A big welcome back to our readers from San Antonio with a word that y’all seem quite the legal masochists pumping meritless legal positions that will certainly insure another big verdict as happened in the Lisanby case. Anita Lee has the Sun Herald story on yesterday’s hearing at the Mississippi Supreme Court:
A USAA Insurance attorney conceded in arguments Tuesday before the Mississippi Supreme Court that insurance companies bear the burden to prove a hurricane’s tidal surge damaged a house in order to deny coverage for hurricane damage under an all-perils policy,
But policyholders also hope the high court finds that an “anti-concurrent cause” clause in homeowner policies should not be applied to hurricanes. Insurance companies cited the ACC clause to deny coverage for Hurricane Katrina’s wind damage when tidal surge, excluded from coverage, contributed to the loss. USAA claims the clause should apply in the case the Supreme Court is considering, Corban vs. USAA.
It is the first wind vs. water case argued before Mississippi’s high court. The full nine-member court heard the oral arguments, which attorneys say is unusual in a civil case. Three-judge panels generally review civil cases.

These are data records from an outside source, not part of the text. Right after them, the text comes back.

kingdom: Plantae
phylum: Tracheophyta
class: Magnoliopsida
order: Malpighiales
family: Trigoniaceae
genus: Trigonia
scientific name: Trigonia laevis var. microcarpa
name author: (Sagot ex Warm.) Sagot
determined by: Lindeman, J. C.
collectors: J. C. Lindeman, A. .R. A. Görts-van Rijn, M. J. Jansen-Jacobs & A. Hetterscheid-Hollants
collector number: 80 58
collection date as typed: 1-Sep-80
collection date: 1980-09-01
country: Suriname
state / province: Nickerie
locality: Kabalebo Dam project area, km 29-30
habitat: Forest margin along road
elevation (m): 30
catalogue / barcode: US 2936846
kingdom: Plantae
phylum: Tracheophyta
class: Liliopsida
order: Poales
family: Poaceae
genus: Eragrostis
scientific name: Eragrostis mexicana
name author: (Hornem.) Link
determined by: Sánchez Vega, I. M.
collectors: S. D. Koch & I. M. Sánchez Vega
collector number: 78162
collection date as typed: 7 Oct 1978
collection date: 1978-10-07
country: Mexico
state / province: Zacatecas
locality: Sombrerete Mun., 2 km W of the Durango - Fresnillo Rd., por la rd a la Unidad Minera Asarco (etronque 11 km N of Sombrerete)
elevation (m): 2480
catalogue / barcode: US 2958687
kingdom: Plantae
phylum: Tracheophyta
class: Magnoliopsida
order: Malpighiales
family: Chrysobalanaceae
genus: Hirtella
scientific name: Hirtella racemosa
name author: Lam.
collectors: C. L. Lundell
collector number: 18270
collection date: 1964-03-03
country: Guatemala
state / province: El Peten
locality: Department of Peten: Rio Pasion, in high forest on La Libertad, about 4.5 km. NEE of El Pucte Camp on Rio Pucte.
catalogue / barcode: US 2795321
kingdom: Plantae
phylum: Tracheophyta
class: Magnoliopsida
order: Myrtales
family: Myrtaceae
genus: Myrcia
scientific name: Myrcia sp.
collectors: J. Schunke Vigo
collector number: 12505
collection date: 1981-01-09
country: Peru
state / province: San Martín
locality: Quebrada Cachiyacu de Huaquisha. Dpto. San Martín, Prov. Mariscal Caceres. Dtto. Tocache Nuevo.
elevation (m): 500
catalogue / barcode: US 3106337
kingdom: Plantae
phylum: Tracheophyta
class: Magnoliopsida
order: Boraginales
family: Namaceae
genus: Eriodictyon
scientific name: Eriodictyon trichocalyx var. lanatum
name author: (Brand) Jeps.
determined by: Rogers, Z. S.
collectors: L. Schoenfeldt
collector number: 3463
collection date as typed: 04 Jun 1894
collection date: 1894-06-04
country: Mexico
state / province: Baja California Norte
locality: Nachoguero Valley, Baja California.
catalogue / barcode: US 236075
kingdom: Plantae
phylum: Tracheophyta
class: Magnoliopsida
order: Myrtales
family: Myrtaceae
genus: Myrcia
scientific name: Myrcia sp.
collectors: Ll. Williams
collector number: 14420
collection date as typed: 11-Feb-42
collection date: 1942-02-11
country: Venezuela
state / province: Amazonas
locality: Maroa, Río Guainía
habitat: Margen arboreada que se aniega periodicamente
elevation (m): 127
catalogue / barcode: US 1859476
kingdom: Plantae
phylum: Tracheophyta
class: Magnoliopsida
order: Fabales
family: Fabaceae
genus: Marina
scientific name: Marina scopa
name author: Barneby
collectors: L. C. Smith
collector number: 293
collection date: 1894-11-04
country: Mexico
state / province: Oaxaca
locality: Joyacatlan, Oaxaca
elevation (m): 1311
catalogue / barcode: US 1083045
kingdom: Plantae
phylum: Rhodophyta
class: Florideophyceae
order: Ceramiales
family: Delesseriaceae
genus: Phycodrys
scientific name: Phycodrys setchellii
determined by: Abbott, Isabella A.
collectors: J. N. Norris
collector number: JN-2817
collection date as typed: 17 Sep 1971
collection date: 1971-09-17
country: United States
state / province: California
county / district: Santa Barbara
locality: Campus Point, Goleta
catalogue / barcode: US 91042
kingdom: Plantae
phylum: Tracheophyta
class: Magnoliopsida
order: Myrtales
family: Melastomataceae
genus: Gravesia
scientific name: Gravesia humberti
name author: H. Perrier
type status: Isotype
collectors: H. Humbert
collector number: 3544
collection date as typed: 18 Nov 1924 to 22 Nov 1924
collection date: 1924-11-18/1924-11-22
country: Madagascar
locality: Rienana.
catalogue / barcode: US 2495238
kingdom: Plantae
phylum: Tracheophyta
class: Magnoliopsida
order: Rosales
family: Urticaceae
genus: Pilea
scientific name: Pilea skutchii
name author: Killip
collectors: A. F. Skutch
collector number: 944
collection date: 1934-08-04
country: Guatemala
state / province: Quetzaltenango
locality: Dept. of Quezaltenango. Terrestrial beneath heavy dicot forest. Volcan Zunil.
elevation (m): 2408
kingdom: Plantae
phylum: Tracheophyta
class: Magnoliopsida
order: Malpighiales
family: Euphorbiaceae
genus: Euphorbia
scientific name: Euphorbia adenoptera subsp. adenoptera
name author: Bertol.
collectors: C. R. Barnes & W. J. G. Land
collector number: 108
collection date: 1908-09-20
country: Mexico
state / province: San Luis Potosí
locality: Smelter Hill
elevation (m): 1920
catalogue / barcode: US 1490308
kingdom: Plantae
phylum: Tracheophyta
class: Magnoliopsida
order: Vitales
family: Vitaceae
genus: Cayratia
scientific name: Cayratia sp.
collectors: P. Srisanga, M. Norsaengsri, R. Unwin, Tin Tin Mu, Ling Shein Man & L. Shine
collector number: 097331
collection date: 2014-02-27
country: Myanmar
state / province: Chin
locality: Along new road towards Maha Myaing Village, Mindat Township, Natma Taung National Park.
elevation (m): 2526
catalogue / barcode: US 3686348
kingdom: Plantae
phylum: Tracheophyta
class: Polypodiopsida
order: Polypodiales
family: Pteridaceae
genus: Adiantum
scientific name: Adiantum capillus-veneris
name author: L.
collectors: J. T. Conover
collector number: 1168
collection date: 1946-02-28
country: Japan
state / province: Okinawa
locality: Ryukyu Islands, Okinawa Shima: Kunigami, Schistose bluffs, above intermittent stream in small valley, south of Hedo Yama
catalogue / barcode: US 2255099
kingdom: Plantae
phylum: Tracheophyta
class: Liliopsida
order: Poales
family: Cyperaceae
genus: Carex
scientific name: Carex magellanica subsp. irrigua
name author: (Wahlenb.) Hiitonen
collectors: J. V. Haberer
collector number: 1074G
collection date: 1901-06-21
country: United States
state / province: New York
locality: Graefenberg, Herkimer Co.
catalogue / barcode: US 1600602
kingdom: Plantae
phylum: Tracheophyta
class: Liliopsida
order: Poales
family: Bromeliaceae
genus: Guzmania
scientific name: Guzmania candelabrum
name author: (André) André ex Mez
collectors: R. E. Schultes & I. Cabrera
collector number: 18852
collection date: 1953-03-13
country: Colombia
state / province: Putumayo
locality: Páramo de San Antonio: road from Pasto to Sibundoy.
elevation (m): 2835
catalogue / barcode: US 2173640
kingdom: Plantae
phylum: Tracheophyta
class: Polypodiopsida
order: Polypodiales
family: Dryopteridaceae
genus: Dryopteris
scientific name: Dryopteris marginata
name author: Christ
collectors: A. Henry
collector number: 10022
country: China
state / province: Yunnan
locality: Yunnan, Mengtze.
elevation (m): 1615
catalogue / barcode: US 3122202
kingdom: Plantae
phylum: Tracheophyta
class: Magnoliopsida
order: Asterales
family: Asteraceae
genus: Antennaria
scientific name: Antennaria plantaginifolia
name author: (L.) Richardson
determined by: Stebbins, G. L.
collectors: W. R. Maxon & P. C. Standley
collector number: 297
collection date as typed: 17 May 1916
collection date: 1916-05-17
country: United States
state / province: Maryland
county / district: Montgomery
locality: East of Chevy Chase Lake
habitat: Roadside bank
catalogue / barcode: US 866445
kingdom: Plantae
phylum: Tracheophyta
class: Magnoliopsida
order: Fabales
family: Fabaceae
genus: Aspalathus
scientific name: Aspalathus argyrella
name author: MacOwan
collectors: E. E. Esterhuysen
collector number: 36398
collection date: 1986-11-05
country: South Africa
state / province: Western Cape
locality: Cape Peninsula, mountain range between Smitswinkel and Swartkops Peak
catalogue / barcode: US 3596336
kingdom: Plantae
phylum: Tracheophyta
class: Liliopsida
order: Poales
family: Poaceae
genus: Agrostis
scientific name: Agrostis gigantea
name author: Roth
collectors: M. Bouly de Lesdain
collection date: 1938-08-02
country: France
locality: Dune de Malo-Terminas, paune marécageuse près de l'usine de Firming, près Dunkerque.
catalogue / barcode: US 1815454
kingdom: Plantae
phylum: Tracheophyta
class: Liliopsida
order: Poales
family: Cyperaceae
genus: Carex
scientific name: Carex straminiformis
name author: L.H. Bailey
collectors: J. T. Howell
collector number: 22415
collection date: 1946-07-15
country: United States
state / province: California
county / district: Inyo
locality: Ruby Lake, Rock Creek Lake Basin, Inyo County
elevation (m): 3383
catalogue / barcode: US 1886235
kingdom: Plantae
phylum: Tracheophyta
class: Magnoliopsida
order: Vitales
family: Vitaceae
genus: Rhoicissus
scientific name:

Attorney Judy Guice, arguing for the Corbans, said the ACC clause was inappropriately applied because wind and water are separate forces that cause different damage. ACC clauses in homeowner policies, she said, were meant to address damage resulting from a chain of forces, such as a leaking pipe leading to earth movement that then causes a home’s foundation to shift.
The 5th U.S. Circuit Court of Appeals has ruled that the ACC clause does apply to hurricanes, but the state’s high court has the ultimate say because insurance companies are state-regulated.
USAA attorney Greg Copeland told the Supreme Court the clause should apply, using the example of a window. If the glass could withstand pressure greater than wind or water alone could cause, but the combined forces broke the window, no coverage would exist, he said.
“We do not pay for damage caused or contributed to by storm surge flooding,” Copeland said. “That damage to the window would not have occurred but for storm surge flooding.”
Nationwide was allowed to present arguments, as an interested party. Nationwide believes the ACC clause excludes coverage, regardless of wind damage, if tidal surge was sufficient to cause the loss.
Copeland also argued that USAA should be allowed to tell a jury the Corbans received policy limits for tidal surge damage through their flood policy. Guice argued the information would be prejudicial, especially since USAA adjusted the claim for the federal flood program, which waived proof of loss after Katrina in areas subjected to tidal surge.
Guice said USAA benefitted by paying out the federal government’s money, while USAA says the jury should be told about the flood payment if the policyholders allege their damage was from wind.
Circuit Court Judge Lisa Dodson asked for the Supreme Court opinion before the Corban case is tried. Once the court decides where the burden of proof lies, if the ACC clause applies to the loss and whether evidence of the flood payment can be submitted, the case will be set for trial.
The jury will decide, based on evidence presented, whether USAA should have covered damage to the Long Beach home of Magruder S. and Margaret Corban. The Corbans collected $39,972 on a USAA policy that exceeded $1 million in total coverage.